Nadel, a member of our Twin Cities Jewish community and one of the principal dancers of the Ragamala Dance Company, notes that both traditions seek a spiritual connection with the Divine that can be brought closer through dance — be it the highly choreographed movements of traditional Indian dance or the exuberant group dances that are always a part of simchot (joyous occasions), such as weddings and B’nai Mitzva.
Tamara Nadel left her native New York City (where she took her first dance lessons at the 92nd Street Y) to study religion — with a dance minor — at Macalester College in 1991, and never looked back. It was in her freshman year that she joined a dance history classmate from India to see Ragamala’s founding artistic director, Ranee Ramaswamy, perform, and she was hooked.
Nadel immediately started studying with Ramaswamy; but those dance lessons had to be put on hold while she explored her Jewish background in Israel on a junior year abroad program. After a short ulpan (Hebrew study course), she spent two months at Kibbutz Beit HaEmek in the Galilee, and then enrolled at the University of Haifa where she took classes in Hebrew language, Jewishness in American and Israeli literature, and archaeology.
Upon her return to St. Paul, she jumped back into dance classes with Ramaswamy, who quickly offered Nadel a place in the Ragamala Dance Company, which performs the South Indian dance form of Bharatanatyam.
Dancing with the Ragamala Dance Company has taken Nadel to places that expanded her worldview and her appreciation of this unique dance form. Performances have taken her and the Ragamala troupe to venues as varied at the Kennedy Center for the Performing Arts in Washington, D.C., to the Just Festival in Edinburgh, Scotland, to the NYU Center in Abu Dhabi.
It was during a dance tour in Chennai, India, that Nadel was able to connect with members of India’s ancient Jewish community.
She recalls how, “20 years ago, I was the recipient of a Jerome Fellowship which gave me time and resources to meet and learn about the Jewish community in Cochin. I wanted to learn more about this 2,500-year-old community, immersed in both cultures. I met a relative of the Jewish wardens of the Cochin Synagogue. She introduced me to them. The family welcomed me to their home for Shabbat and introduced me to Jews in other cities. One Jewish family was the very last one in their town and they were preparing to make aliya.”

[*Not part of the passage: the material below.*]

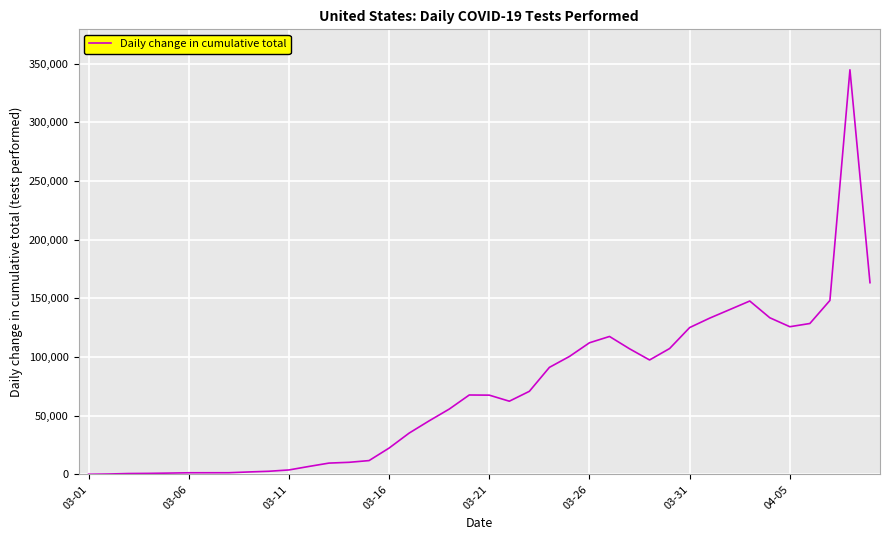

What is the maximum value shown in the chart?

344642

During that long history, many Sephardic Jews from Spain and Portugal arrived in India, seeking refuge from the Inquisition. Their story inspired Nadel to work with choreographer Ranee Ramaswamy and Jewish musical artists — including Beth El Synagogue’s Cantor Audrey Abrams — to create a cross-cultural music and one-woman dance piece, using texts from Sephardic poets of the Golden Age of Spain.
The result was Haven’t I Hidden Your Name?, which premiered at Beth El in 2017. The dance attempts to bring the shared Hindu and Jewish goal “to illuminate the universal journey of a human soul longing for transcendence,” according to the program’s introduction. Nadel recently performed the piece at the Conney Conference on Jewish Arts at the University of Wisconsin-Madison.
It’s no wonder that Nadel’s contributions to this intercultural/cross-cultural art form have brought her wide recognition. Tamara is a 2006 McKnight Artist Fellow in Dance. She is the recipient of a Jerome Foundation Travel Study Grant, as well as grants from the Minnesota State Arts Board, the Metropolitan Regional Arts Council, Rimon: The Minnesota Jewish Arts Council, and the Howard B. and Ruth F. Brin Jewish Arts Endowment of the Minneapolis Jewish Federation.
In addition, she has served on the City of Minneapolis Arts Commission and on panels for the National Endowment for the Arts, Minnesota State Arts Board and McKnight Foundation, among others. She currently serves on the board of Minnesota Citizens for the Arts.
What’s next for Tamara Nadel and Ramagala? With the easing of COVID restrictions, Ramagala will be touring Greater Minnesota this summer under a grant from the Metropolitan Regional Arts Council; first stop, DreamAcres Farm in Wykoff, Minnesota.
And how about Israel? Nadel has ideas.
“I’d love to take Haven’t I Hidden Your Name to Israel. I applied to a festival a couple years ago, but wasn’t selected. It’s one of my dreams!”